#### [Task prompt]
Copy out the lines below that hold the word "SKSG".

┌──

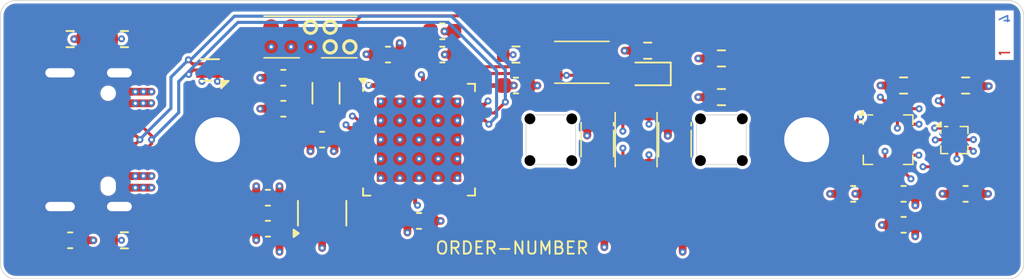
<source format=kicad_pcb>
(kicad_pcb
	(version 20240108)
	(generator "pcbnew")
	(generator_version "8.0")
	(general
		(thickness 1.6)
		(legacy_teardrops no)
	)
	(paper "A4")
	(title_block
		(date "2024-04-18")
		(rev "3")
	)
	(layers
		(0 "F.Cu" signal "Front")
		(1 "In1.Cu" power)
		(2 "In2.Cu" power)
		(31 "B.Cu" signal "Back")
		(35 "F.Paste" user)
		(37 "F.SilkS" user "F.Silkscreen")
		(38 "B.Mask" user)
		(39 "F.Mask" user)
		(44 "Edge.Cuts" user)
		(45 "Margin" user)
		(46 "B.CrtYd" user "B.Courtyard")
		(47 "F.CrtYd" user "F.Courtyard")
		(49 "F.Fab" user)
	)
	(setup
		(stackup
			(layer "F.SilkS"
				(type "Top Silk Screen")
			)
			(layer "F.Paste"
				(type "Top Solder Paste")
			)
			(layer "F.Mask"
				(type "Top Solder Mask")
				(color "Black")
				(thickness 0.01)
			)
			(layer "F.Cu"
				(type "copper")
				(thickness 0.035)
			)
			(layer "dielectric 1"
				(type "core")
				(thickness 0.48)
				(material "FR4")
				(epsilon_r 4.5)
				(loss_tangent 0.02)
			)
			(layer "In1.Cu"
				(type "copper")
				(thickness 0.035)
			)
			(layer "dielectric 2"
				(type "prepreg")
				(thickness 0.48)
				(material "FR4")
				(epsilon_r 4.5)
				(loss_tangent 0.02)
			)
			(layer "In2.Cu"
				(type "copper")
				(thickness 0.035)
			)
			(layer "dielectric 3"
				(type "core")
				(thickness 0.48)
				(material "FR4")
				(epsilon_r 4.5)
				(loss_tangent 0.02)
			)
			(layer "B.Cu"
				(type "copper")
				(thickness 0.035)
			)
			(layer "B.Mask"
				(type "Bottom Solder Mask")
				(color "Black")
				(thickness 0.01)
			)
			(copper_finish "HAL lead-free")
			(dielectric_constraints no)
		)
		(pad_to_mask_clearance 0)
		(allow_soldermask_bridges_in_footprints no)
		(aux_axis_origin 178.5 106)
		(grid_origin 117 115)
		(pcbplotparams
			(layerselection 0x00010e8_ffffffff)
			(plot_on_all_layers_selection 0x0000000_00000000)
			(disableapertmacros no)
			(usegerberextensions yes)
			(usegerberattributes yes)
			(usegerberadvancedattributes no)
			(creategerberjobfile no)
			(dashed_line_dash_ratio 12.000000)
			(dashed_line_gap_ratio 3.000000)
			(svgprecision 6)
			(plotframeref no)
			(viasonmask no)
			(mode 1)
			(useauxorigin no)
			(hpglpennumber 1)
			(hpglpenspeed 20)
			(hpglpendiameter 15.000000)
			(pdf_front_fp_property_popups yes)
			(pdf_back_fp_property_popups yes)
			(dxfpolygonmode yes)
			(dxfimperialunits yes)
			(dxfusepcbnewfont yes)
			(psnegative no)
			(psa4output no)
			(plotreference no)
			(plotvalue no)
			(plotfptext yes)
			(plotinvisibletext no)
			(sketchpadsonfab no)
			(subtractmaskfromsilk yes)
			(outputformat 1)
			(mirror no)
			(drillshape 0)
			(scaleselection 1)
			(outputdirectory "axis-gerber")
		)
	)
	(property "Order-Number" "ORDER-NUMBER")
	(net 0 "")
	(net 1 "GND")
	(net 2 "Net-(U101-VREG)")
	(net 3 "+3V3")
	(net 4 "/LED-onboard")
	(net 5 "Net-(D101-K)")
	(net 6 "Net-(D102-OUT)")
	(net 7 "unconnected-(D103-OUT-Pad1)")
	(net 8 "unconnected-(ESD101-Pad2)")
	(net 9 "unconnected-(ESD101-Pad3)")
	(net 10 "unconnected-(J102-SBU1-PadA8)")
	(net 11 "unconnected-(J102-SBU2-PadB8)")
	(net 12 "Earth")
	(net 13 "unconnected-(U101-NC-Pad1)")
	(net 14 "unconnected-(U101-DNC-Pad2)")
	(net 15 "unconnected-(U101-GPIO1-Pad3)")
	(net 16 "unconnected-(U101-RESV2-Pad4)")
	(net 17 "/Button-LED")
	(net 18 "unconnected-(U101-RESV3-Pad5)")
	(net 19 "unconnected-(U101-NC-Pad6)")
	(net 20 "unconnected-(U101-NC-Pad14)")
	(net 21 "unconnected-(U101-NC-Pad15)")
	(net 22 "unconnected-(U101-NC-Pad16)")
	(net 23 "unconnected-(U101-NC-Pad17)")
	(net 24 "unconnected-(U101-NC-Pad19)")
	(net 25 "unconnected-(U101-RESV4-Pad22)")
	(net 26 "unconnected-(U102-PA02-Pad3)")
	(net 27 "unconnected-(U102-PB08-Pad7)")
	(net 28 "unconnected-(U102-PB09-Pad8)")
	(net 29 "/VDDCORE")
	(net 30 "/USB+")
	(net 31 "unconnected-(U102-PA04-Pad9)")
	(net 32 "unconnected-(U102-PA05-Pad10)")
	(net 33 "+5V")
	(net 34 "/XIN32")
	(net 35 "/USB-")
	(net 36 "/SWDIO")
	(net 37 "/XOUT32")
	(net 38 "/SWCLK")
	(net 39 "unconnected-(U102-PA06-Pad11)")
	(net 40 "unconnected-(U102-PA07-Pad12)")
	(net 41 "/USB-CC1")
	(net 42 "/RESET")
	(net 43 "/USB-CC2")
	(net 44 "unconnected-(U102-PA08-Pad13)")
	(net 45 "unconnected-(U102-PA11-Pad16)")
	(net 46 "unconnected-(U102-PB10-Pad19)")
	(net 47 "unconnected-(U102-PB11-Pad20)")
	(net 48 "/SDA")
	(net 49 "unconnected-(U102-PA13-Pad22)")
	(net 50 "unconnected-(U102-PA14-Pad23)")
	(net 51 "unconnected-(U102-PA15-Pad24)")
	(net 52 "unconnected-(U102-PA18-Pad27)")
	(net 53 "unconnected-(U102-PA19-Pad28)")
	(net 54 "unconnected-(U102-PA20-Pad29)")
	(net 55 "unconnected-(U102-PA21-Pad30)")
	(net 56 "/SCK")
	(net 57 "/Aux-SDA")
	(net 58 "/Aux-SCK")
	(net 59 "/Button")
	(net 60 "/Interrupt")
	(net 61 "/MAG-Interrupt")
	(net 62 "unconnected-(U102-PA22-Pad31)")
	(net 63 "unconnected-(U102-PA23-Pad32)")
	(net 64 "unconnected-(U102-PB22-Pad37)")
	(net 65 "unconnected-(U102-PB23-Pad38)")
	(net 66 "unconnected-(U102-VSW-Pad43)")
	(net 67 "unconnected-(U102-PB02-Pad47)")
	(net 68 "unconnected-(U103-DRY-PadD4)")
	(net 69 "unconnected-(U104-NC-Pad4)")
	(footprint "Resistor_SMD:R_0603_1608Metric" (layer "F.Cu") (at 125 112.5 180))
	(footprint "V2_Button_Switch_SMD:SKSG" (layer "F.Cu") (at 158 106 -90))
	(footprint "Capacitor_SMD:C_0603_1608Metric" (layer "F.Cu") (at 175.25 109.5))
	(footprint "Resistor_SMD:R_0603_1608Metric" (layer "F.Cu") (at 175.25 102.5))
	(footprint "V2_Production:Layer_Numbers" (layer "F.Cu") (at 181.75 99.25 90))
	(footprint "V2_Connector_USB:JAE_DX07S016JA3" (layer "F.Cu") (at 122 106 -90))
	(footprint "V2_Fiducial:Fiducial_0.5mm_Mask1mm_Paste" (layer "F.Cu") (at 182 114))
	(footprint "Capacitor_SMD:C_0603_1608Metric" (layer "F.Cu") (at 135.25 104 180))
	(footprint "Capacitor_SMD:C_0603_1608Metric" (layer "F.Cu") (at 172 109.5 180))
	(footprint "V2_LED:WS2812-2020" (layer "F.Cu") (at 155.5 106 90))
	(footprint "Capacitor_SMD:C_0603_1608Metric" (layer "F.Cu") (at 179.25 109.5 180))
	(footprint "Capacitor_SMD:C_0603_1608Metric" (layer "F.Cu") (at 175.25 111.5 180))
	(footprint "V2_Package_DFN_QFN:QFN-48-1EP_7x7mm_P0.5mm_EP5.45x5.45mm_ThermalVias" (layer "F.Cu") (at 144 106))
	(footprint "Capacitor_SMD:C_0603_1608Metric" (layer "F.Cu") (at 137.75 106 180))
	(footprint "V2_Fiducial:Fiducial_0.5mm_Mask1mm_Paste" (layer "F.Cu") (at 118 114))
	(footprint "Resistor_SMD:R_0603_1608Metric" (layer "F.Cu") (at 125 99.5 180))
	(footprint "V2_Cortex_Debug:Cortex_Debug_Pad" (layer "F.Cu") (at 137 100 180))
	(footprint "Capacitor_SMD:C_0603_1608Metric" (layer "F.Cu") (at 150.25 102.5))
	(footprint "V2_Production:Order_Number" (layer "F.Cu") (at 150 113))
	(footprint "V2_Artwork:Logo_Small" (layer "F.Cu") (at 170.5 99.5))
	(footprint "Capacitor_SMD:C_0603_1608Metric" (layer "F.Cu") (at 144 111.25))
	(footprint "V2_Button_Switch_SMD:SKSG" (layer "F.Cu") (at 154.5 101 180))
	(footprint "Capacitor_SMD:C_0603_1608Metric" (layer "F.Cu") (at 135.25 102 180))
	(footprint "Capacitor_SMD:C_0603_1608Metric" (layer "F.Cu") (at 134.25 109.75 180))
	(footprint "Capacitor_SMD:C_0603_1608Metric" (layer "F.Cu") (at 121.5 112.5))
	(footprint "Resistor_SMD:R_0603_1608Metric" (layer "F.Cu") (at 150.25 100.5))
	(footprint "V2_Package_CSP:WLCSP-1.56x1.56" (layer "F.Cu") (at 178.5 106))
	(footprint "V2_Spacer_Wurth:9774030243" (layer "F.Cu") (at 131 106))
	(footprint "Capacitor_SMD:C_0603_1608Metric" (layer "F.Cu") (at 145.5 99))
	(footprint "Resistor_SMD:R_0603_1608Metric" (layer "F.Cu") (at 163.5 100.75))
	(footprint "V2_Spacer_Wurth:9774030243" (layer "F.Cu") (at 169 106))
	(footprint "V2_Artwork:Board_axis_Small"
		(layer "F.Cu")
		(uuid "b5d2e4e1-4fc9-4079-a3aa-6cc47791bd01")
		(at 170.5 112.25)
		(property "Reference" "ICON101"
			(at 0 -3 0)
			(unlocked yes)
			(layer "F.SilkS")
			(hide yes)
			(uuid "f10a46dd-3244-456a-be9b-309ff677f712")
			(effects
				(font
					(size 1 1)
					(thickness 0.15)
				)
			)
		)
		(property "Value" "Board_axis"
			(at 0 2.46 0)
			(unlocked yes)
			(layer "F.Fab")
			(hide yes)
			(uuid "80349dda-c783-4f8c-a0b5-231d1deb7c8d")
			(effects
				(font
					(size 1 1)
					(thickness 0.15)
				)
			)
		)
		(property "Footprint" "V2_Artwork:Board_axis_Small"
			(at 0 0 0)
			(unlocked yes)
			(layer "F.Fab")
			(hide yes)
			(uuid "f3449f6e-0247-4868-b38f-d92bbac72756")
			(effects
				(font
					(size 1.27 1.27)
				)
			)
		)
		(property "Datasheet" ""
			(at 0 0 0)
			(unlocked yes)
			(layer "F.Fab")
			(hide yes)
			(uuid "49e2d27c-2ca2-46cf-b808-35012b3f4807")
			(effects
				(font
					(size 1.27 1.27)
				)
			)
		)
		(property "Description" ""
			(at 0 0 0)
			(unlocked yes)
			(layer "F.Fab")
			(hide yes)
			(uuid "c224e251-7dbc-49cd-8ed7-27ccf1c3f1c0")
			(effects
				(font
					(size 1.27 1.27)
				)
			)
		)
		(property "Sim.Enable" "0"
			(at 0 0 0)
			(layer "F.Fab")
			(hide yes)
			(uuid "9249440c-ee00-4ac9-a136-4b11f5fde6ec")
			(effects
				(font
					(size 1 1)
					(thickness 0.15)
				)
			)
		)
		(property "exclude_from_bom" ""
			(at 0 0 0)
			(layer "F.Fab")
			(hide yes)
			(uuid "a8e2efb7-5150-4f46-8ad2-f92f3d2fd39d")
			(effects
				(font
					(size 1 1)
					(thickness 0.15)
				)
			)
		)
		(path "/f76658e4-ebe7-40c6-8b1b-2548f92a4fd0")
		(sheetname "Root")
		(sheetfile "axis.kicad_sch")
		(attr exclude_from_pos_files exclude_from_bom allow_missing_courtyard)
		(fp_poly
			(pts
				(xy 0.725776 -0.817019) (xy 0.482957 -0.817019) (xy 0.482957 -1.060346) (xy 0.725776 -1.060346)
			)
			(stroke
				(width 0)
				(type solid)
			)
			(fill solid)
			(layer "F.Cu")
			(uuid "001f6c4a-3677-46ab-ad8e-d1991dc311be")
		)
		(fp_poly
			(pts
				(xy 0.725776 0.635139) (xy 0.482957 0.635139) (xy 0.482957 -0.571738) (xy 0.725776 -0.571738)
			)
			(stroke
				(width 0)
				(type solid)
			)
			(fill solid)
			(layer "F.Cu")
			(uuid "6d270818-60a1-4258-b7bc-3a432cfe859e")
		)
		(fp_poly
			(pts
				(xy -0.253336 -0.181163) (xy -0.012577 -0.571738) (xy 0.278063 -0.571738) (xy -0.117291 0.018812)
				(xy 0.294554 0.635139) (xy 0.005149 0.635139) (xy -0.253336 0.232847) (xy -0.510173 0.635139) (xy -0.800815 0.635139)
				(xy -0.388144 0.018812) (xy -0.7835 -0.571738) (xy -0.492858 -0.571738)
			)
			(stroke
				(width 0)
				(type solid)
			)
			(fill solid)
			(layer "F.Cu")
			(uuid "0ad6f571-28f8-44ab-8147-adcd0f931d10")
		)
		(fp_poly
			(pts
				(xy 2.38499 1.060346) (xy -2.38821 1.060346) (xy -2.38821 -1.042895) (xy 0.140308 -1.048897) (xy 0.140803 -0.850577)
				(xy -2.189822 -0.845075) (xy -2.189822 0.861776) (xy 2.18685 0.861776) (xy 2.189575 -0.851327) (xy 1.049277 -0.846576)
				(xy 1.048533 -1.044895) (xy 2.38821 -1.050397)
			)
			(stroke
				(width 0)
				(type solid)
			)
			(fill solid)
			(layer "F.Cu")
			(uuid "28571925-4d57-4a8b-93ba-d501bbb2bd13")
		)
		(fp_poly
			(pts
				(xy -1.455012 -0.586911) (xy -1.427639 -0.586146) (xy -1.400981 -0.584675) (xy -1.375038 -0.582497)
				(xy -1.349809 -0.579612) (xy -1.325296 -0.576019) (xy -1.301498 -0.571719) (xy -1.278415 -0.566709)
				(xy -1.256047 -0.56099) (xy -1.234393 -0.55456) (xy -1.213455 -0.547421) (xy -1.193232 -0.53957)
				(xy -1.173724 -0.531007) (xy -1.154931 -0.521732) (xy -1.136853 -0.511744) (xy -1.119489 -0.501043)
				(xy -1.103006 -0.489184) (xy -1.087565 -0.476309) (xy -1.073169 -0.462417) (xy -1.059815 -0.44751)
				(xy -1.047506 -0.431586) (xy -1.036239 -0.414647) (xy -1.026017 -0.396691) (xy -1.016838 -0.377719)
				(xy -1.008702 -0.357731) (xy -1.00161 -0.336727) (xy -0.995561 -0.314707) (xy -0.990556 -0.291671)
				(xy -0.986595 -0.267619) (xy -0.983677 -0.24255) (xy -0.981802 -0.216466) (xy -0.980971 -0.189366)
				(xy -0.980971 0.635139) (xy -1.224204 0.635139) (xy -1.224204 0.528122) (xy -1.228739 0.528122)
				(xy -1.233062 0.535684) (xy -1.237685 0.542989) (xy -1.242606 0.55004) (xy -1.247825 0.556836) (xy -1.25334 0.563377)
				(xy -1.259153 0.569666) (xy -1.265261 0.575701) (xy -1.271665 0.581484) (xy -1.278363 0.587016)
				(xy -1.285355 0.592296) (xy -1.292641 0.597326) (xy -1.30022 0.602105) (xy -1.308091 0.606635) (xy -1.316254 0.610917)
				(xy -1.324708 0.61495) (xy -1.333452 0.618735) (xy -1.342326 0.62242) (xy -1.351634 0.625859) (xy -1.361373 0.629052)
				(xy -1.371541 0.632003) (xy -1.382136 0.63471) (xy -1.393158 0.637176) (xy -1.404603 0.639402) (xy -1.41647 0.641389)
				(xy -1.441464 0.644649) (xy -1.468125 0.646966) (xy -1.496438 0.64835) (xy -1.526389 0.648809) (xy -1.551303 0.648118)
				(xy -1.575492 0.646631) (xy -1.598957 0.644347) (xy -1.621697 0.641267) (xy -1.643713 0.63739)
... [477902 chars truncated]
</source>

└──

#### [Response]
	(footprint "V2_Button_Switch_SMD:SKSG" (layer "F.Cu") (at 158 106 -90))
	(footprint "V2_Button_Switch_SMD:SKSG" (layer "F.Cu") (at 154.5 101 180))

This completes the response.